Her critics have sought to paint her as not working class enough because her mother worked her way to a senior position in the NHS and too rightwing because she has criticised Corbyn over antisemitism and women’s representation. But Phillips dismisses this as “online propaganda” and argues that most of the vitriol against her is only to be found on the internet, while Labour party meetings are mostly “all about samosas and talking about socialism”.
The greatest lie that was ever told is that I’m some sort of rightwinger.
Claiming to have talked round two fans of the leftwing Novara Media site to her cause at a dinner last week, she said: “The greatest lie that was ever told is that I’m some sort of rightwinger.”
She highlights her work running a women’s refuge, her childhood going to “women’s liberation playgroup” and her father being someone “who makes Jeremy Corbyn look like Tony Blair” as evidence of her deep Labour roots.
But she adds: “I am totally realistic. There are people in the Labour party who literally seem to viscerally hate me. I’m not underestimating that. But there are people in the Labour party who viscerally love me. It’s sort of Corbynite, isn’t it?”
With her Birmingham accent, tattoos and casual turn of phrase, Phillips highlights how different she would be from any prime minister who had gone before her but argues that Labour now needs to make a bold choice.
“I recognise that for lots of people, I don’t look like any prime minister that has ever existed. I get that,” she said. “But for the Labour party to look at me versus some of the other candidates and say, ‘She doesn’t look prime ministerial’, there’s some obvious issues in there that the Labour party has with regard to all the other previous leaders.
“Do you remember a prime minister with a regional accent? Do you remember a prime minister who genuinely sounded like the people in the country when they spoke? I am the bold choice to put up against Boris Johnson and it’s going to take bold to beat Boris Johnson.”
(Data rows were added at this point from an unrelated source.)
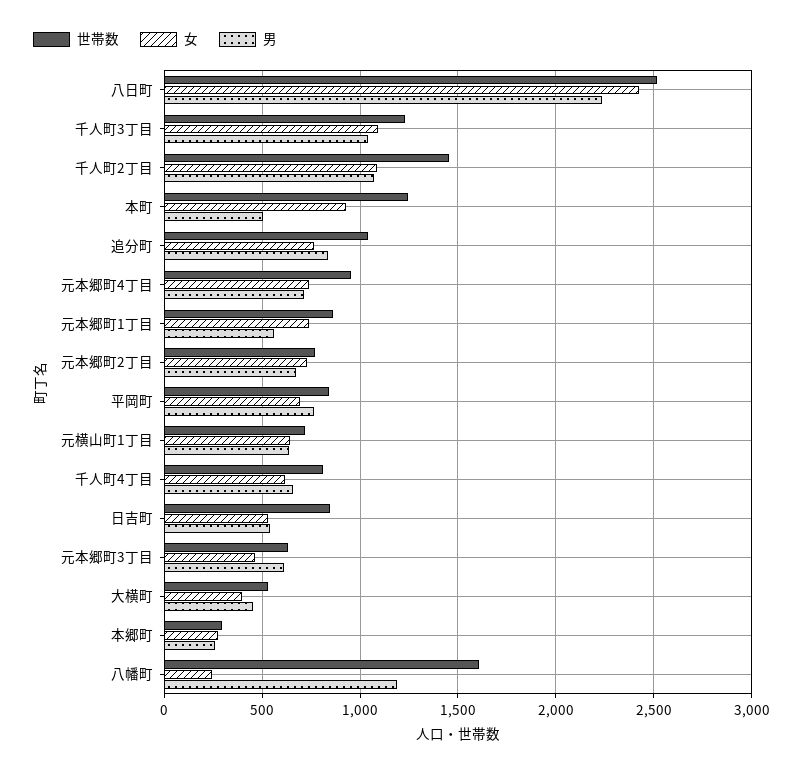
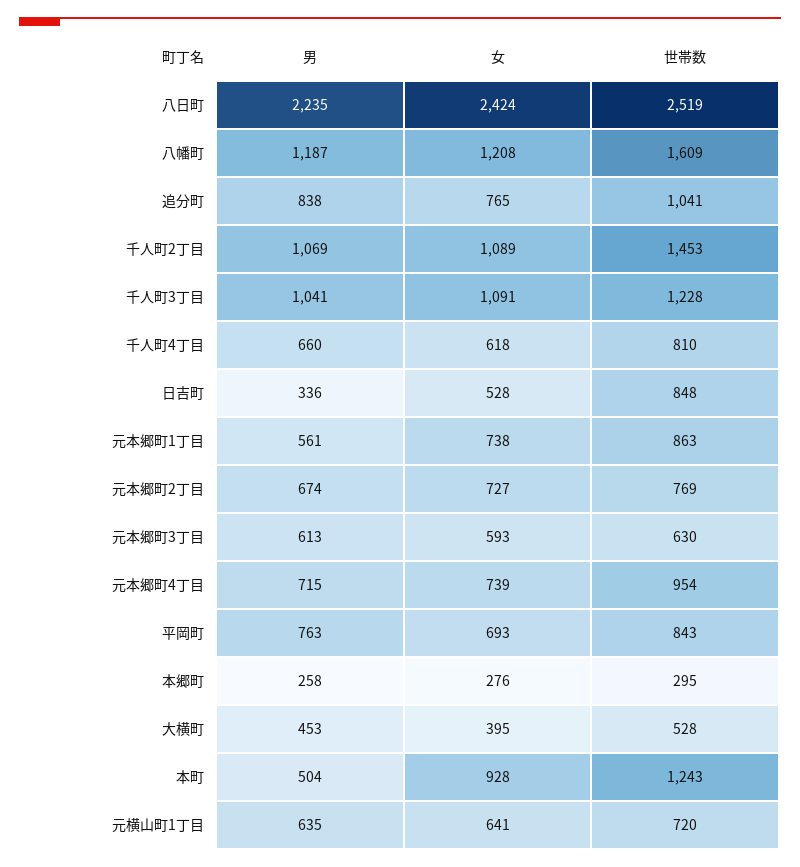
  {
    "世帯数": {
      "八日町": 2519,
      "千人町3丁目": 1228,
      "千人町2丁目": 1453,
      "本町": 1243,
      "追分町": 1041,
      "元本郷町4丁目": 954,
      "元本郷町1丁目": 863,
      "元本郷町2丁目": 769,
      "平岡町": 843,
      "元横山町1丁目": 720,
      "千人町4丁目": 810,
      "日吉町": 848,
      "元本郷町3丁目": 630,
      "大横町": 528,
      "本郷町": 295,
      "八幡町": 1609
    },
    "女": {
      "八日町": 2424,
      "千人町3丁目": 1091,
      "千人町2丁目": 1089,
      "本町": 928,
      "追分町": 765,
      "元本郷町4丁目": 739,
      "元本郷町1丁目": 738,
      "元本郷町2丁目": 727,
      "平岡町": 693,
      "元横山町1丁目": 641,
      "千人町4丁目": 618,
      "日吉町": 528,
-     "元本郷町3丁目": 450,
+     "元本郷町3丁目": 593,
      "大横町": 395,
      "本郷町": 276,
-     "八幡町": 250
+     "八幡町": 1208
    },
    "男": {
      "八日町": 2235,
      "千人町3丁目": 1041,
      "千人町2丁目": 1069,
      "本町": 504,
      "追分町": 838,
      "元本郷町4丁目": 715,
      "元本郷町1丁目": 561,
      "元本郷町2丁目": 674,
      "平岡町": 763,
      "元横山町1丁目": 635,
      "千人町4丁目": 660,
-     "日吉町": 550,
+     "日吉町": 336,
      "元本郷町3丁目": 613,
      "大横町": 453,
      "本郷町": 258,
      "八幡町": 1187
    }
  }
We’ve been at the forefront of fighting for women’s rights and we always seem to just fall at this hurdle.
With Keir Starmer now the favourite in the competition, having got the biggest chunk of MP nominations and the backing of Unison, Phillips also made the case that it was time for the next Labour leader to be a woman.
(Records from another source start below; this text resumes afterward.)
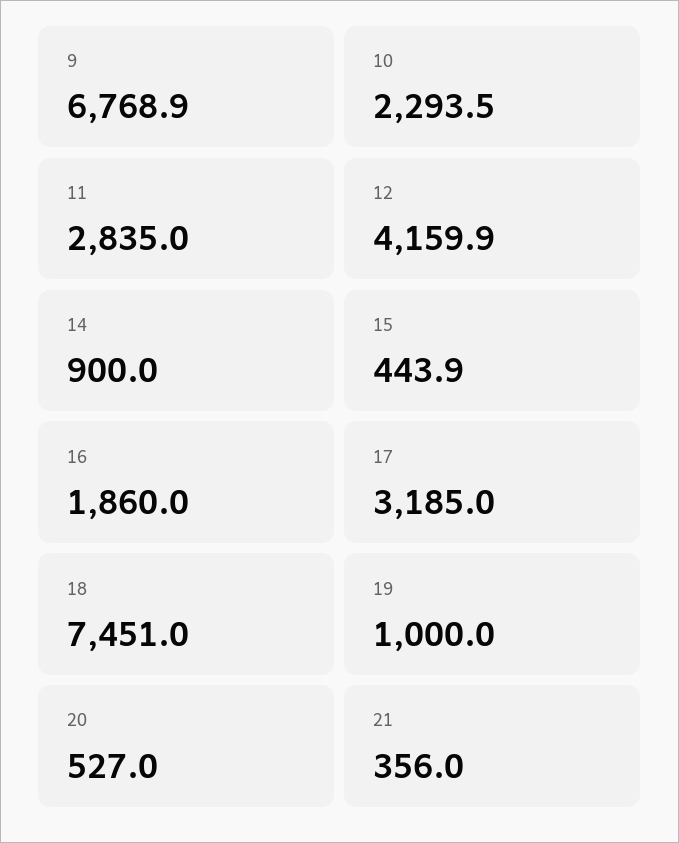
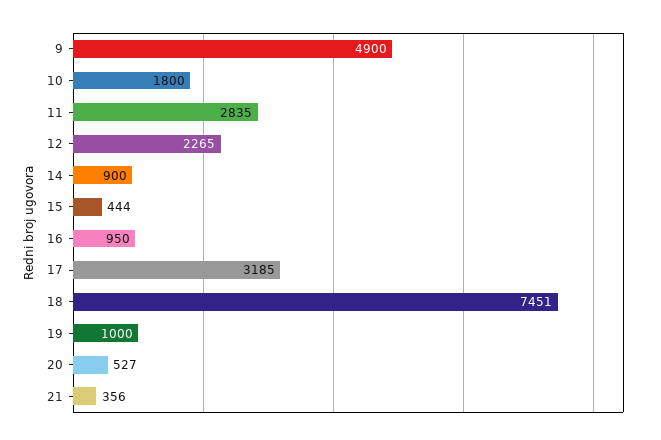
  {
-   "9": 6768.9,
+   "9": 4900,
-   "10": 2293.5,
+   "10": 1800,
    "11": 2835,
-   "12": 4159.9,
+   "12": 2265,
    "14": 900,
    "15": 443.9,
-   "16": 1860,
+   "16": 950,
    "17": 3185,
    "18": 7451,
    "19": 1000,
    "20": 527,
    "21": 356
  }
“We’ve been at the forefront of fighting for women’s rights and we always seem to just fall at this hurdle,” she said.
Phillips conceded it was a big step up from being a backbencher but said she was “as ready as much as anyone’s ever ready” for the task.
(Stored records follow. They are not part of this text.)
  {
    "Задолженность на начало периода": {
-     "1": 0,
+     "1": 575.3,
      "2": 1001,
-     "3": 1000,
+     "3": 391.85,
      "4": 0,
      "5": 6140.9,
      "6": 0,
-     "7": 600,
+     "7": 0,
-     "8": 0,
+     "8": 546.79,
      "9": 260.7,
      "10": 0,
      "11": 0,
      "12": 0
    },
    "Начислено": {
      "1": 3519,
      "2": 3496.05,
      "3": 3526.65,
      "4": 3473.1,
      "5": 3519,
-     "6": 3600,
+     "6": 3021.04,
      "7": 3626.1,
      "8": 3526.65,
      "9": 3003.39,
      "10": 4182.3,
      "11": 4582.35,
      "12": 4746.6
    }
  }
“Anyone who says they’re not daunted by it is arrogant, doesn’t deserve the job and doesn’t understand the weight of responsibility”.
As for putting together a shadow cabinet, Phillips said she would have a broad range of people from across the party who had backed different candidates.
“I don’t give a toss actually which faction people have been in, because I’ve been put in one that I’m not in,” she said, referring again to the idea that she is on the right of the party. ‘“I’ve never been part of any of these Labour groups, that everybody’s part of. I’m from the Labour party.”